See the last paragraph:
http://home.tiscali.nl/berenstraat/usblive.htm

LlamaNerds 11-01-2005 11:02 AM

hmm... I'll double check that.

RTFM, and all that

LlamaNerds 11-01-2005 05:51 PM

Okay, that allows me to create a storage partition where I suppose I could put scripts that I wanted to run, but it still doesn't let me change any settings. I can create partitions and name them /home, /users, etc., but as soon as I reboot, it loses the mount points on them, because, again, I don't actually have any access to fstab. When it says 'saving changes to fstab' it's really just saving to RAM, so after reboot, I just have two generic mount points in my /mnt. Any other thoughts?
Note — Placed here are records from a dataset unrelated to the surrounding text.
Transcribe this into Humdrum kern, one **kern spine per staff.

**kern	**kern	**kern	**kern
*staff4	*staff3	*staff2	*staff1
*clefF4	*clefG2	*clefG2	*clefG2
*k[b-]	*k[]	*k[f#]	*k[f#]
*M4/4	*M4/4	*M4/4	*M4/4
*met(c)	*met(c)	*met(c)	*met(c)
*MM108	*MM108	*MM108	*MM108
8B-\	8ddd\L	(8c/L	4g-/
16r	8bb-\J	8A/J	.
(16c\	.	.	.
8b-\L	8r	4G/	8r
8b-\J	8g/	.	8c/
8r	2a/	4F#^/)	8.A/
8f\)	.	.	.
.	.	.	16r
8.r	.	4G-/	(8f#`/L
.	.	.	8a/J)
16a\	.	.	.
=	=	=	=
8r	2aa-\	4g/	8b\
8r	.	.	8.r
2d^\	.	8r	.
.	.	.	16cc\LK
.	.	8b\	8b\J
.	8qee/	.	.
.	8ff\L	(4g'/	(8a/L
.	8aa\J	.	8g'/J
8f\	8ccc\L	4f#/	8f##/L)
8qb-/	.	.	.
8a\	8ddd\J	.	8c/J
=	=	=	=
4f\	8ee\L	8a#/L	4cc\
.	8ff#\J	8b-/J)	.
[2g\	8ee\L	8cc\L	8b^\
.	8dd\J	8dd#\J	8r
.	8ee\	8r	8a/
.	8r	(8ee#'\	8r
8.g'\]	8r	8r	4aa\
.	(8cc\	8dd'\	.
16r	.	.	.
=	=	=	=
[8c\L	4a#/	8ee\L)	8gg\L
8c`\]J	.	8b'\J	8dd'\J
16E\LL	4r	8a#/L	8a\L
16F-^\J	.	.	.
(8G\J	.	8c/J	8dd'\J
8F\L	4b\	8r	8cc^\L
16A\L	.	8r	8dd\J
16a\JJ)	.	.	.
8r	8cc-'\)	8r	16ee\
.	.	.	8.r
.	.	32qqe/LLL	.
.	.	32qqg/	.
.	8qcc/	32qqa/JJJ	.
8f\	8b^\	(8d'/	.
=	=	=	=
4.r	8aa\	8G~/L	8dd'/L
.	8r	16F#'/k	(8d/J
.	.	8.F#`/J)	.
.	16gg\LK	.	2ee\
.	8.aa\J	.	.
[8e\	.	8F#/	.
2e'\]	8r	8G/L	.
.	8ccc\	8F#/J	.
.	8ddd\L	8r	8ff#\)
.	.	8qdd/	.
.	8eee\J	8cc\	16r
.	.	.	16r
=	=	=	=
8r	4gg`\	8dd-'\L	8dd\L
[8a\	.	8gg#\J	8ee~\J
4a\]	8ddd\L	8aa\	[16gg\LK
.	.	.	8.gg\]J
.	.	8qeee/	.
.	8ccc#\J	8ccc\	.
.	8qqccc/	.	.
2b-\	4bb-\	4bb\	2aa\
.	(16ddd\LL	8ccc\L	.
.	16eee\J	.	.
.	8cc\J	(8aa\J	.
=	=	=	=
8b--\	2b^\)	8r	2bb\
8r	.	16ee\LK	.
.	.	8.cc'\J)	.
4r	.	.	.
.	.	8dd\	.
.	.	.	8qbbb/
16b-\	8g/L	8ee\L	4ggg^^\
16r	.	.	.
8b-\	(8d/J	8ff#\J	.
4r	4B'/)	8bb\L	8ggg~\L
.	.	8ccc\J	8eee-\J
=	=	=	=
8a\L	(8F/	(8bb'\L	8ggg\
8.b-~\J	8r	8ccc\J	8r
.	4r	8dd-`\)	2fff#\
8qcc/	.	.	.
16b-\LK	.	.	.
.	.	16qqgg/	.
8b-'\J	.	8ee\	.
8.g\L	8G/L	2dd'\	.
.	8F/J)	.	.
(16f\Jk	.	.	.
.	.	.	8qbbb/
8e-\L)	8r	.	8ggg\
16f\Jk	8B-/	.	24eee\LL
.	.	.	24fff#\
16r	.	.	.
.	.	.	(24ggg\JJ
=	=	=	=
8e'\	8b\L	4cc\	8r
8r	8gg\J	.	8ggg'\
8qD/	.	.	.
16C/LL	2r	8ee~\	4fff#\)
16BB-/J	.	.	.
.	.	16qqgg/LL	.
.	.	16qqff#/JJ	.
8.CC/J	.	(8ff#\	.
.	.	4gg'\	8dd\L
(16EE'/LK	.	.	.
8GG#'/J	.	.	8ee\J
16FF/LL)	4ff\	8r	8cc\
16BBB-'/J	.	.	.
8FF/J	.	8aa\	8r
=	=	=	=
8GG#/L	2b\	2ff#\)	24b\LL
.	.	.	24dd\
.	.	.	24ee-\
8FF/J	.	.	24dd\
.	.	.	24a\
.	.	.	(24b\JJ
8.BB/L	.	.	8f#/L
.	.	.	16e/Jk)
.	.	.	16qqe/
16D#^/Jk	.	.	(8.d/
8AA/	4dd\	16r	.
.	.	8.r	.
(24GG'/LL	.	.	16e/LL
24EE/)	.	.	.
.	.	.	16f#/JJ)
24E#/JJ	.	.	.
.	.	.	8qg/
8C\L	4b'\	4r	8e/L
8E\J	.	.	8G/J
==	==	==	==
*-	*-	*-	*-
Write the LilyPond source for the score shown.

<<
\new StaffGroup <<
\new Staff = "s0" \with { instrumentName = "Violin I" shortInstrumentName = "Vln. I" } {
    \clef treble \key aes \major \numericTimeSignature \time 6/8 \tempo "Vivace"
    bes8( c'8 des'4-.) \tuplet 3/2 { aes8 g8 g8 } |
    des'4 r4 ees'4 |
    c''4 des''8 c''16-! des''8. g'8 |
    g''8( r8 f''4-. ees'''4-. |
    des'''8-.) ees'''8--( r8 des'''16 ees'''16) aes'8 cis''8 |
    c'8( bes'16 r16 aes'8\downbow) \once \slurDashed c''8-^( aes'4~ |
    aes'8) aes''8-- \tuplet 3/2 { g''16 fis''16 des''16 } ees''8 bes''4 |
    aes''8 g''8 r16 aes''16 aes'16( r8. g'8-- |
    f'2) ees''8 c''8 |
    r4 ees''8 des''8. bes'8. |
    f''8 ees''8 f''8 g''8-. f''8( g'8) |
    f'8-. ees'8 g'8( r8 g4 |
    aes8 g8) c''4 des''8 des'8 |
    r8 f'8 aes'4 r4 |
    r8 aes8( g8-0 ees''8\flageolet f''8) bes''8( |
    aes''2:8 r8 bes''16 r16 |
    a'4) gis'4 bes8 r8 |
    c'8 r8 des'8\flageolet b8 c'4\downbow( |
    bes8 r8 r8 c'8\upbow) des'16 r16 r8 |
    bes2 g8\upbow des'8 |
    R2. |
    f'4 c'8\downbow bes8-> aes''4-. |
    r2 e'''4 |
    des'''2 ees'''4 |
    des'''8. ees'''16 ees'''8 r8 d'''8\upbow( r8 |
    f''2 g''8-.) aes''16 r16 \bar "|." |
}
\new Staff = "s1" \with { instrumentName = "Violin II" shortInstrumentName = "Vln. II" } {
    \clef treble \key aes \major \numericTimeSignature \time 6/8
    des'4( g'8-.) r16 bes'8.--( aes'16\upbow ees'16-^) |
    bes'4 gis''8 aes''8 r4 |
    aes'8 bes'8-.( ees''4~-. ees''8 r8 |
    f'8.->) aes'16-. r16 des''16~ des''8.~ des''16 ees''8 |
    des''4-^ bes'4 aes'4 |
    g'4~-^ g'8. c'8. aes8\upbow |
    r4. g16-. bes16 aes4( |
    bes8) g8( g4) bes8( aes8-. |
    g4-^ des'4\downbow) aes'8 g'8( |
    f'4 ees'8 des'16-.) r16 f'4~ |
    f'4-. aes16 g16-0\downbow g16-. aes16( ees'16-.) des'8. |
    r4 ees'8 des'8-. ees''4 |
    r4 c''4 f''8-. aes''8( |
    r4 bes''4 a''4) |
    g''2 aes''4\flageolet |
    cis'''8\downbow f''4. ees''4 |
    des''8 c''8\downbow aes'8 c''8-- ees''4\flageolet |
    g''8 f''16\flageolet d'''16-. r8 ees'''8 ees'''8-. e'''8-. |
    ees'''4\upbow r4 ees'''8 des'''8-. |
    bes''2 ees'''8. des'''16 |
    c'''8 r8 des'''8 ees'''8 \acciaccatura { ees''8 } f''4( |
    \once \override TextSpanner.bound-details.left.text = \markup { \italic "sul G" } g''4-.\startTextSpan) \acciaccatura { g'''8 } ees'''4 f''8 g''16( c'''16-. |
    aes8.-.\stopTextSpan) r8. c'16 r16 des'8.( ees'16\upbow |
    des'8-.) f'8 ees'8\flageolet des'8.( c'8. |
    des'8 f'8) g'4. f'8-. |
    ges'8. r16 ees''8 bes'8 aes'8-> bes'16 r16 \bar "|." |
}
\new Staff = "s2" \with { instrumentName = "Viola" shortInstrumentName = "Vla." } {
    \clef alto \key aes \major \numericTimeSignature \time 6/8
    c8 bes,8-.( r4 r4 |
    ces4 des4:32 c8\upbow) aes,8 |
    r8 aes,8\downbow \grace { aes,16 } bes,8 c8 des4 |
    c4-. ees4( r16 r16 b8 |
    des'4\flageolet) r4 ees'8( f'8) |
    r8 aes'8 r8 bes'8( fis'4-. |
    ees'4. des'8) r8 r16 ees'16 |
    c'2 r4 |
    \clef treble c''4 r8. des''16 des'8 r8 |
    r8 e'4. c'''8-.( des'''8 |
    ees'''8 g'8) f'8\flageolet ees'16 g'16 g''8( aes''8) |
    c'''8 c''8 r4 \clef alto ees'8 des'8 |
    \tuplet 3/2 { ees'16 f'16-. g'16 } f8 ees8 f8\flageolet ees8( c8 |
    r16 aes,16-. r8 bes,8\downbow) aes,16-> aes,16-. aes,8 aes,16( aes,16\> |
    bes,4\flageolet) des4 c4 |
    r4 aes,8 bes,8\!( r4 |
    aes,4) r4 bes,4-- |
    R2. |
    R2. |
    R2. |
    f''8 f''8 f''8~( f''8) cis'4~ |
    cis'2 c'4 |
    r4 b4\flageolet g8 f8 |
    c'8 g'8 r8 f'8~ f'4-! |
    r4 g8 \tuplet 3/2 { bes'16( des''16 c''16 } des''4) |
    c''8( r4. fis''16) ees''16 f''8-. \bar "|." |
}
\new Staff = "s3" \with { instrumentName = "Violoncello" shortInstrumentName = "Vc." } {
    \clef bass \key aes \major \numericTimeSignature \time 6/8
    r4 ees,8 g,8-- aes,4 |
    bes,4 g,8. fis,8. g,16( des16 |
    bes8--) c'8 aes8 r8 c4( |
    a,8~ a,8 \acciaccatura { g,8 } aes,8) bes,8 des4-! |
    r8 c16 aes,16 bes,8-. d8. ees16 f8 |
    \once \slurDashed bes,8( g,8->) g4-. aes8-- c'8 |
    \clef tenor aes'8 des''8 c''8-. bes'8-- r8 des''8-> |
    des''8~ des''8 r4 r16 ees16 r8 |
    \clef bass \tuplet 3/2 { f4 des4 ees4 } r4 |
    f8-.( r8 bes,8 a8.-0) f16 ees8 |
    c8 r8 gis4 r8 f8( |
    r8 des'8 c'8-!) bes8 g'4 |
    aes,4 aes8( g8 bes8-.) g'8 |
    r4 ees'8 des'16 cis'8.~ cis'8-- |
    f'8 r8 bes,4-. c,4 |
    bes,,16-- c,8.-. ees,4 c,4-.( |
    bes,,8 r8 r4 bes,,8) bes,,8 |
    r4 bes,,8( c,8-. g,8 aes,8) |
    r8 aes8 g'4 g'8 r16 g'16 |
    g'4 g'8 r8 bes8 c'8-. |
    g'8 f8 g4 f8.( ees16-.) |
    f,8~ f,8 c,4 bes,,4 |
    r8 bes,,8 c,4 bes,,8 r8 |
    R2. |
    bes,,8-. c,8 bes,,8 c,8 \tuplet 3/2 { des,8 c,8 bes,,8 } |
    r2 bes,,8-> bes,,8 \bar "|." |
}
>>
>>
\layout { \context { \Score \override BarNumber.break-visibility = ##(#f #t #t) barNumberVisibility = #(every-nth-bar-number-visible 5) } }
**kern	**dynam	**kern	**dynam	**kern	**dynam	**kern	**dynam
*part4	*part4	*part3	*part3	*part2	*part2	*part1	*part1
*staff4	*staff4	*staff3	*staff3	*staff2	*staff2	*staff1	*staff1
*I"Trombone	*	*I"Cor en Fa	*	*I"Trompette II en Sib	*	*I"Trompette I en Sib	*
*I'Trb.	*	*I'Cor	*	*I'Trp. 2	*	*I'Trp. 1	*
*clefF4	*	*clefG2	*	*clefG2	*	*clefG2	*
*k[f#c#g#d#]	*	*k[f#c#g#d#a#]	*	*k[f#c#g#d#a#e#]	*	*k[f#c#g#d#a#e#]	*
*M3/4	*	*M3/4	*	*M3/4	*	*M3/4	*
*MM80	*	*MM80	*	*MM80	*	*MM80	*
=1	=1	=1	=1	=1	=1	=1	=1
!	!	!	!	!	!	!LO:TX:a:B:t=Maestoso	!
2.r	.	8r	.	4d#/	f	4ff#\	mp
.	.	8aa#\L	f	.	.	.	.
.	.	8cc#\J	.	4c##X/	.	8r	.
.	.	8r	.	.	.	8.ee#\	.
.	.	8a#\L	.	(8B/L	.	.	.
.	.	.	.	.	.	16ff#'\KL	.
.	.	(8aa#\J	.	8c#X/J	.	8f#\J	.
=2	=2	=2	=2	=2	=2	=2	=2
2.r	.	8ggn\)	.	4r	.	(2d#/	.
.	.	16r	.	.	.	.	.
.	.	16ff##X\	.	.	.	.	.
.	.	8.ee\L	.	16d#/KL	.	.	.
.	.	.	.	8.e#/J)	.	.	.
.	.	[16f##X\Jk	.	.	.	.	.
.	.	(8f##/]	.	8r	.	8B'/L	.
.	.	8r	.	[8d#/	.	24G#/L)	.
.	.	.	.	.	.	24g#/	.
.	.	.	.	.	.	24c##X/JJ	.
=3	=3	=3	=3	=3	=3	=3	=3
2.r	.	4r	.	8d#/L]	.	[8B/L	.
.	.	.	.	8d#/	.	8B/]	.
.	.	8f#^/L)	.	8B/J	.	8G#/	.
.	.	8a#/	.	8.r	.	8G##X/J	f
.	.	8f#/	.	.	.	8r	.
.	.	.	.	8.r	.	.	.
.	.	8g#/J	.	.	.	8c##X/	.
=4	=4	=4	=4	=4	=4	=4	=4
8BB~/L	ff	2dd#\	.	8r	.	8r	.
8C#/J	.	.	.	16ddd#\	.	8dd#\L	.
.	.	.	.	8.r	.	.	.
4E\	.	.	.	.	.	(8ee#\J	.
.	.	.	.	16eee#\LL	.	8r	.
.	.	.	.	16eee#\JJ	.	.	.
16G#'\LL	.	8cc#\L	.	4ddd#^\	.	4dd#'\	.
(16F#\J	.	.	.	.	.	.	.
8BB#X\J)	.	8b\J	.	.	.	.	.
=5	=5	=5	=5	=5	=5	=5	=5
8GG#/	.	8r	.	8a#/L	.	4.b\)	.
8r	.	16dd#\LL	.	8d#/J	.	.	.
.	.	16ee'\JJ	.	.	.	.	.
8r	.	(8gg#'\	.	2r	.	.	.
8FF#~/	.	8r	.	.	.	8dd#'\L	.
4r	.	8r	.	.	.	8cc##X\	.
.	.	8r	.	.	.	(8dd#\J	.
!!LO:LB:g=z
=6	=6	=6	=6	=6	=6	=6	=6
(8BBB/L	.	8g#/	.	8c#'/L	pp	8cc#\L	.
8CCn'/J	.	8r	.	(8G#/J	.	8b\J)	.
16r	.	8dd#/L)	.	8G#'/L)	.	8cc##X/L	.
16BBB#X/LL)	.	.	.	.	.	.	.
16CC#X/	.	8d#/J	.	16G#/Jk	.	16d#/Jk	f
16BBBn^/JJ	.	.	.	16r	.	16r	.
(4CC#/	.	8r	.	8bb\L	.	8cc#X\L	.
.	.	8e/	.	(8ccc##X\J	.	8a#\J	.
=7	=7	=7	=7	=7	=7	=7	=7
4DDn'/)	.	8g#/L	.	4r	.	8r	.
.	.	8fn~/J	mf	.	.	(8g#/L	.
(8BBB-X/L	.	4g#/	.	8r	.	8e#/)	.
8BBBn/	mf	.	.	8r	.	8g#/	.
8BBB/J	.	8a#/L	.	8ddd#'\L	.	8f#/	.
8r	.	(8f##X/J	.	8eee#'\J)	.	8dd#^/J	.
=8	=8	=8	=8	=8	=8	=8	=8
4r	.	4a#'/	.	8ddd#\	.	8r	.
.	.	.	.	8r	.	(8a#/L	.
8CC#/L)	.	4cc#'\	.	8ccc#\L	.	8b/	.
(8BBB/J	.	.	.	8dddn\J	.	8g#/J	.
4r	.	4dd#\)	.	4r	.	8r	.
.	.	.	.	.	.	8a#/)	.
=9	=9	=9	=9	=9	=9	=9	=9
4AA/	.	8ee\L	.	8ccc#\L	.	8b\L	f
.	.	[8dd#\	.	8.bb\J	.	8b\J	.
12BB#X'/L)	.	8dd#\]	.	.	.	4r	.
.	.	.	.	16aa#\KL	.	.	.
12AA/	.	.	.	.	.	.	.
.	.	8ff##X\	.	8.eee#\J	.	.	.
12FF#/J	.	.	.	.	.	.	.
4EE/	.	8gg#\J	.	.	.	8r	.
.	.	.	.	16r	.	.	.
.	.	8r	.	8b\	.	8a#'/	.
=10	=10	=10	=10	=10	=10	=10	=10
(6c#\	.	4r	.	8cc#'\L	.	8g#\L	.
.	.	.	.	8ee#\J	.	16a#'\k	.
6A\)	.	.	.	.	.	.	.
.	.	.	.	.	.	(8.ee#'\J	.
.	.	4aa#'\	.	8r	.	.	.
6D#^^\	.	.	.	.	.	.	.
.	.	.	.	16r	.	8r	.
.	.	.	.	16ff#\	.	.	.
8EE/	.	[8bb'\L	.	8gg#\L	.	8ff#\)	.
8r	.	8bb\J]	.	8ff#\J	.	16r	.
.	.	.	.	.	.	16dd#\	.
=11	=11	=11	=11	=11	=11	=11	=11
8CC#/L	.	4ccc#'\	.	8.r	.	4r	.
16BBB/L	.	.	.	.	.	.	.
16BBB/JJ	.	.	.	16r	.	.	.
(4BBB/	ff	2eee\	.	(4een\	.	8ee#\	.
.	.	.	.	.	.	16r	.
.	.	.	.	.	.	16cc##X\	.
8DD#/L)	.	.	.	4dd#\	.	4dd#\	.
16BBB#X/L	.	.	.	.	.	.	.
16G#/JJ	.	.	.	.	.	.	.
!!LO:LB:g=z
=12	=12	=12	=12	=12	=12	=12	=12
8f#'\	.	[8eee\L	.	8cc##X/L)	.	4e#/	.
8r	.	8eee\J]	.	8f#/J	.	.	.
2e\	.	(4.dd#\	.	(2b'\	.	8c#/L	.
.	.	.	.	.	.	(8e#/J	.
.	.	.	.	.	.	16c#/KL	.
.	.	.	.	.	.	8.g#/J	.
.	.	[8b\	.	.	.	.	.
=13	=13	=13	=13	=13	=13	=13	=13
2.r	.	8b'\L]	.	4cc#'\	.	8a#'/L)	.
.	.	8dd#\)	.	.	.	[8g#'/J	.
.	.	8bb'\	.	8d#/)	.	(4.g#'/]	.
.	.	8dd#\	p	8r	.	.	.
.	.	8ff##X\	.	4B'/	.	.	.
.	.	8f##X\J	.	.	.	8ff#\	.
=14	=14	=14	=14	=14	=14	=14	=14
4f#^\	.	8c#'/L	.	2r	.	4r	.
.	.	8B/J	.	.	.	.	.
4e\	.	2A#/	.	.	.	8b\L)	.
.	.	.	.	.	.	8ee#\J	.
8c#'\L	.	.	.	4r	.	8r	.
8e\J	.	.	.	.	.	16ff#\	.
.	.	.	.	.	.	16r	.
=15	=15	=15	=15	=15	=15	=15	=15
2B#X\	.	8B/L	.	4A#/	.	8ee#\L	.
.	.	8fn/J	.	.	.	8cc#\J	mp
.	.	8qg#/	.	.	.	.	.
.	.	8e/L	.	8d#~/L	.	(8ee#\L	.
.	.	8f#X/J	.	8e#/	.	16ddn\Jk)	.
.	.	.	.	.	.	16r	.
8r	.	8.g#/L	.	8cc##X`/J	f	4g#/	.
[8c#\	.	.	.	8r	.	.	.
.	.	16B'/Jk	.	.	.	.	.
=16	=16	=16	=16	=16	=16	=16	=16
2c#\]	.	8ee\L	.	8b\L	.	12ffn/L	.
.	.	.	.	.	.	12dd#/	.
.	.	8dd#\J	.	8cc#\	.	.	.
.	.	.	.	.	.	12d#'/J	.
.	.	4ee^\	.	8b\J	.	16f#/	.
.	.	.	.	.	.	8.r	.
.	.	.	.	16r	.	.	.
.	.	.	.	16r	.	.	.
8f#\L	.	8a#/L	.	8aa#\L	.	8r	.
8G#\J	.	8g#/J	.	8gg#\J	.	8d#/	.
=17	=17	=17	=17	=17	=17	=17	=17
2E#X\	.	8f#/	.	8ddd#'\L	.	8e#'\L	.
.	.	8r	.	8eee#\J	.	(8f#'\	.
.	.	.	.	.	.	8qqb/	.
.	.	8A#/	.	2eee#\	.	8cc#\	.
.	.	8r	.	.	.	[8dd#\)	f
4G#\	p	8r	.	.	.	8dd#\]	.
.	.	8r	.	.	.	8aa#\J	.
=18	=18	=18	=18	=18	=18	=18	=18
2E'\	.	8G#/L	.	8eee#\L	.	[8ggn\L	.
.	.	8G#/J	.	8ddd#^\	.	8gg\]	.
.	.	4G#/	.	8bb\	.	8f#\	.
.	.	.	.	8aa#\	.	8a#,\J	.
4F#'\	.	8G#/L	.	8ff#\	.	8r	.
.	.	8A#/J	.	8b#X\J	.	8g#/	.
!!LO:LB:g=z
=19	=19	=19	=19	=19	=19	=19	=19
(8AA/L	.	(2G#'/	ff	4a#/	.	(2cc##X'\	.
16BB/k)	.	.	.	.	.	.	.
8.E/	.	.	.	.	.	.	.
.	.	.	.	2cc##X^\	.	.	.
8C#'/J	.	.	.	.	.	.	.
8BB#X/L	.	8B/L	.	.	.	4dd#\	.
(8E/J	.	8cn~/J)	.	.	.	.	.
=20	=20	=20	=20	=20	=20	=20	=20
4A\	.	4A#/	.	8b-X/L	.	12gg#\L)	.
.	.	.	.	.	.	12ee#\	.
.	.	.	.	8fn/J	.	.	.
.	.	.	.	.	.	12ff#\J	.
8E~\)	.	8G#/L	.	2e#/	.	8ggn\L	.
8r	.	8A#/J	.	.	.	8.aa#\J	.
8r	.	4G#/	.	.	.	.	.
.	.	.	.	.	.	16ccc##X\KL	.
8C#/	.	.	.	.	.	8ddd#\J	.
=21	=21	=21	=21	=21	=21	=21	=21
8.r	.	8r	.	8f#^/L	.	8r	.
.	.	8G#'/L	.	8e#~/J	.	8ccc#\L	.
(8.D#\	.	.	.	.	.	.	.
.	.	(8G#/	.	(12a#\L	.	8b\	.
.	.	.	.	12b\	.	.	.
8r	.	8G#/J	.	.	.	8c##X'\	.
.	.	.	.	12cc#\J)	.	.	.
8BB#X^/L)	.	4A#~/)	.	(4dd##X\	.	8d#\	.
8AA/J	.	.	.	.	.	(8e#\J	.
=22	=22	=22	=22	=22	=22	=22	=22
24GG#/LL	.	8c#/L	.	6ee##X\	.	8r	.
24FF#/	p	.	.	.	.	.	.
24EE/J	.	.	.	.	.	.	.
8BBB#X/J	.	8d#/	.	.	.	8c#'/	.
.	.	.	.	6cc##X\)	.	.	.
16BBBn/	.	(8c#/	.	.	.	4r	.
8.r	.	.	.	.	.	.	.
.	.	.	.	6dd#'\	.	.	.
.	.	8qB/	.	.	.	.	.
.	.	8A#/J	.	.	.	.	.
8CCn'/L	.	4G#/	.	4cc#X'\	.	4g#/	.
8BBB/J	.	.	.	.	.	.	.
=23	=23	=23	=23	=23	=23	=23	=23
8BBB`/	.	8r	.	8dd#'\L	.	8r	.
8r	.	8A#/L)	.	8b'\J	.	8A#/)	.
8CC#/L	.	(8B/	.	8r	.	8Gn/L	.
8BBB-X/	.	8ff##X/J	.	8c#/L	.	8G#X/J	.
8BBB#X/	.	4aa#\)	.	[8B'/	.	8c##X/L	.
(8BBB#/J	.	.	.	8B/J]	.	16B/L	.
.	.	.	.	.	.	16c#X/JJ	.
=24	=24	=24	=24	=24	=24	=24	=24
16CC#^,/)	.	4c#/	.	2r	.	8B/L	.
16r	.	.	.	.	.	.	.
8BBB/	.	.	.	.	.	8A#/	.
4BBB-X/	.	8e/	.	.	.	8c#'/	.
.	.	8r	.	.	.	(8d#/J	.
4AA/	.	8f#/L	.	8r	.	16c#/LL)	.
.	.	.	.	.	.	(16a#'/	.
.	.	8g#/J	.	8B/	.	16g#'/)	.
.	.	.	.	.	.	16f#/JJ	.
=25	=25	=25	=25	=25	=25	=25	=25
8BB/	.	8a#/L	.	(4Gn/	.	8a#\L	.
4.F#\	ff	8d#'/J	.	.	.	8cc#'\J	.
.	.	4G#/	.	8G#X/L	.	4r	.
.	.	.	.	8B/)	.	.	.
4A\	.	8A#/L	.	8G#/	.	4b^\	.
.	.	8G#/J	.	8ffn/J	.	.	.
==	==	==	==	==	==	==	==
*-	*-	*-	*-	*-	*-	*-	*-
From what I understand, it is impossible to unmount / and remount it in rw mode. I think what I'm going to be looking for (although I don't know if it exists) is a utility or something that will let me modify the file-system externally.

michaelk 11-01-2005 07:08 PM

I downloaded and looked at the iso file it appears the liveCD runs from a compressed image. You might want to try viewing the USB stick from another PC running linux to see if it is the same thing. If so then the only way that I know of to make changes would be to remaster your own version.

krisNL 11-17-2005 12:42 PM

On MCNLive you can remount your partition on the USB stick read-write with (in case you got only one partition)

mount -o remount,rw /dev/loop/0 /initrd/cdrom

Now you can save documents :-)

Bad news: no easy way to save and reload automatically your *settings and configs*.